REQUIRED ACTIONS:
1 - Answer these questions about the NaNoWriMo post:
(a) On what date did the writer sign up last year?
(b) About how many words did the writer have when "winning"?
(c) Who crossed the finish line first?
2 - Repeat the NaNoWriMo post from "I wound up creating" up to and including "succeeding at it.".

EXTRACT PROVIDED:
NaNoWriMo: The Adventure Begins

Yes, I’m one of the hairpins doing the NaNoWriMo challenge, though I will only use lowercase letters from here on out because those intercapitalizations drive me nuts.

Last year, I signed up on October 31st, just for a lark. I wasn’t working, nothing was going on, and I thought it would help me pass the time. I emailed my friend Sue in California, also a writer, and said this looked like fun, I may try out. Well, she signed up too. I got the No Plot, No Problem book, read through it, and plucked out a situation I’d written down in my notebook years ago but had never done anything with. I didn’t know where it might go, but thought I’d give it a try.

It had a magical, fantasy type atmosphere, and I read a couple of Lon Milo DuQuette’s books that helped feed my imagination during the process.

I wound up creating enough situations and piling up enough detail that I eventually “won” with about 51,000 words. Sue actually crossed the finish line first and called to tell me. This inspired me to sit down, finish mine, and upload it to the site (which I did before her). We were both abuzz for the rest of the year, comparing notes on the experience, and patting each other (and ourselves) on the back for taking on a crazy project (crazier in her case, as she’s a freelancer and mother of two little girls) and actually succeeding at it.

The lessons I learned and things I noticed:

  • I’d been rather glum and mopey for most of the year, with good reason. I didn’t feel that way during Nanowrimo month. (Sue noticed the same thing.)

  • I started out with only a situation–no plot, no characters, no themes. As I wrote, plots, characters, and themes emerged.

  • When I had a strong situation, the scene almost wrote itself.

  • When I could see the images in my head very strongly, the scene worked out pretty well.

  • When I had nothing, it was work to squeeze out the word quota.

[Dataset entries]
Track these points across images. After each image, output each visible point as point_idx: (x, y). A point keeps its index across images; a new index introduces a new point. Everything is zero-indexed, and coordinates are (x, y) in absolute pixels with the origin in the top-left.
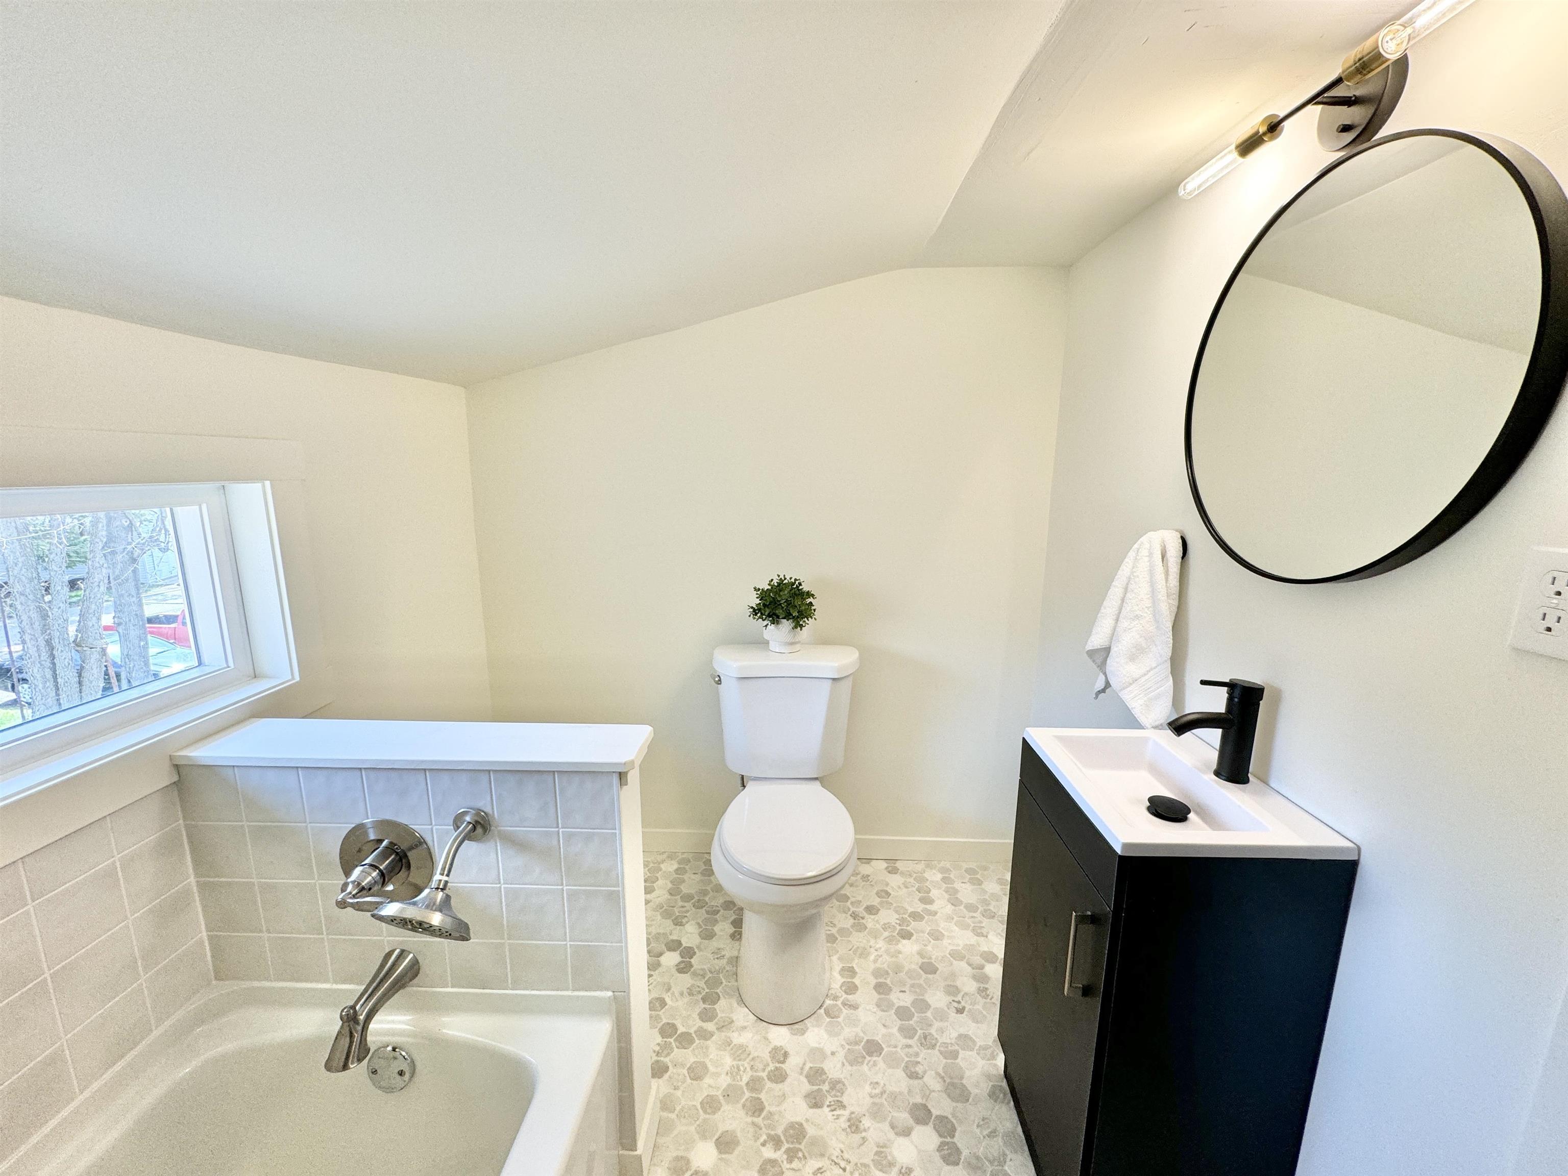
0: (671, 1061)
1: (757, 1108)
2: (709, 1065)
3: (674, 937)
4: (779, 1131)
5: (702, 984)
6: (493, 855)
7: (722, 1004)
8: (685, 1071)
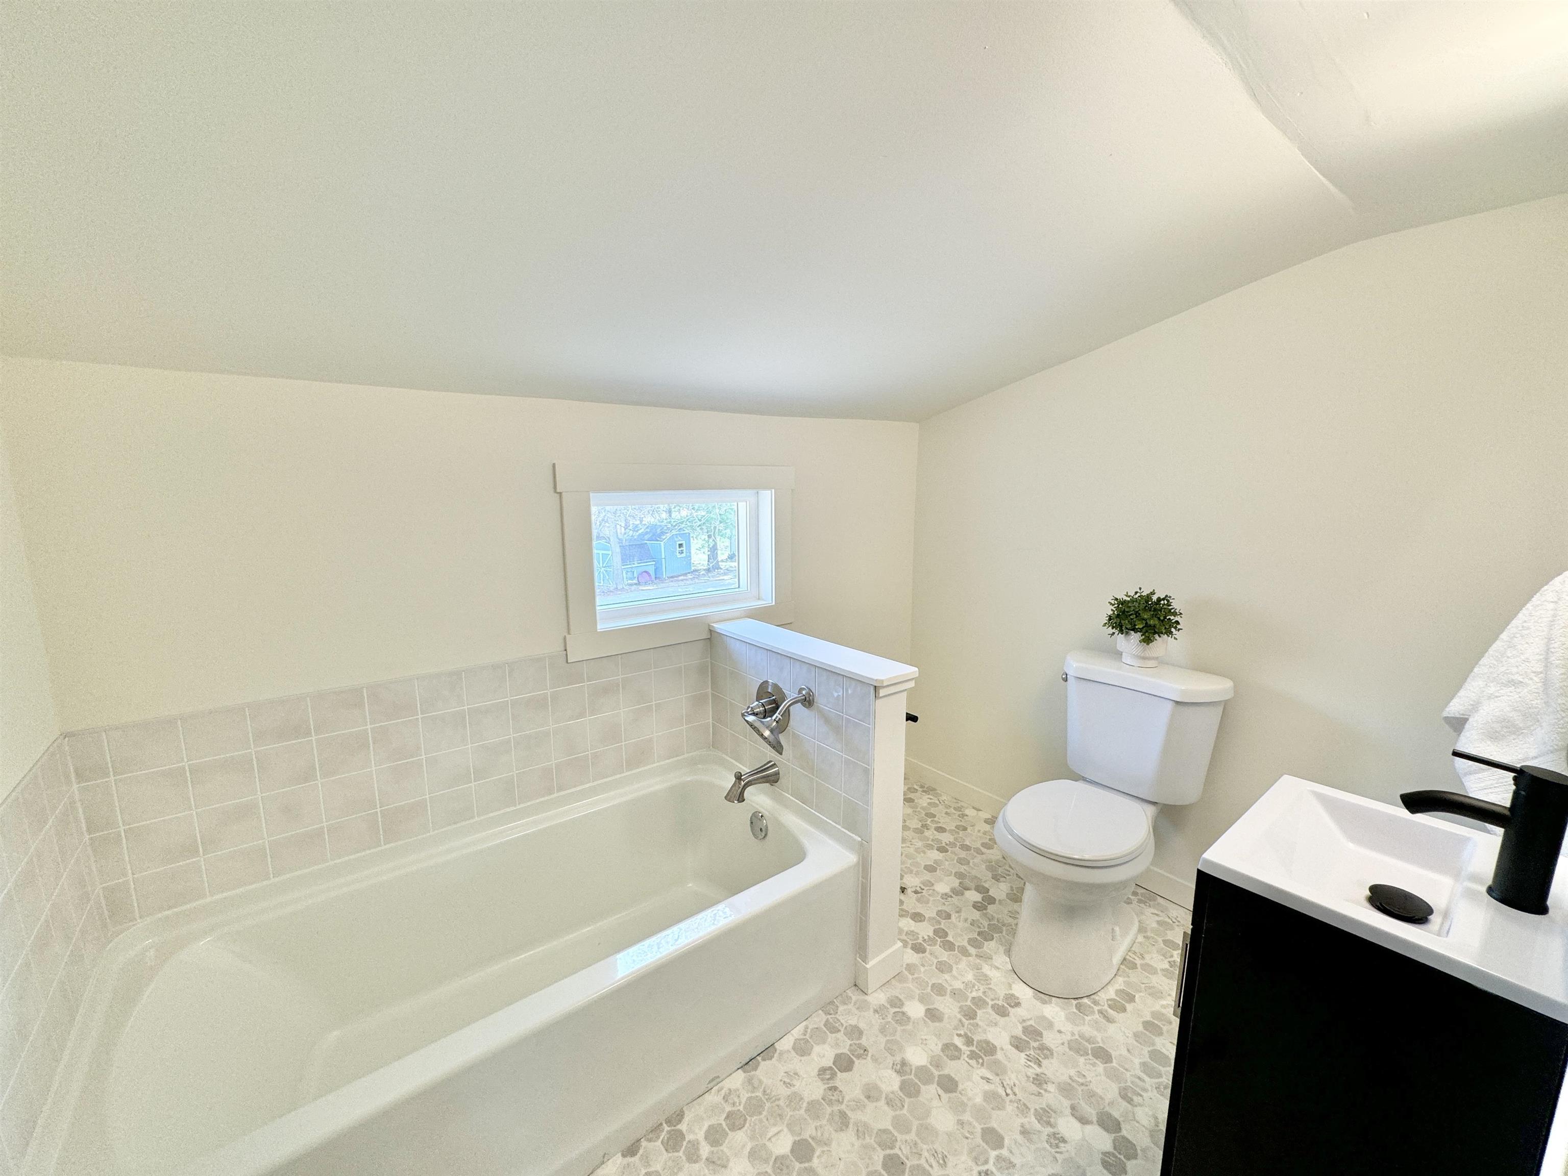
0: (930, 950)
1: (970, 1015)
2: (954, 969)
3: (986, 885)
4: (976, 1038)
5: (986, 923)
6: (813, 721)
7: (992, 944)
8: (935, 961)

SOLVED TASKS:
1 -
(a) October 31st
(b) About 51,000 words
(c) Sue

2 -
I wound up creating enough situations and piling up enough detail that I eventually “won” with about 51,000 words. Sue actually crossed the finish line first and called to tell me. This inspired me to sit down, finish mine, and upload it to the site (which I did before her). We were both abuzz for the rest of the year, comparing notes on the experience, and patting each other (and ourselves) on the back for taking on a crazy project (crazier in her case, as she’s a freelancer and mother of two little girls) and actually succeeding at it.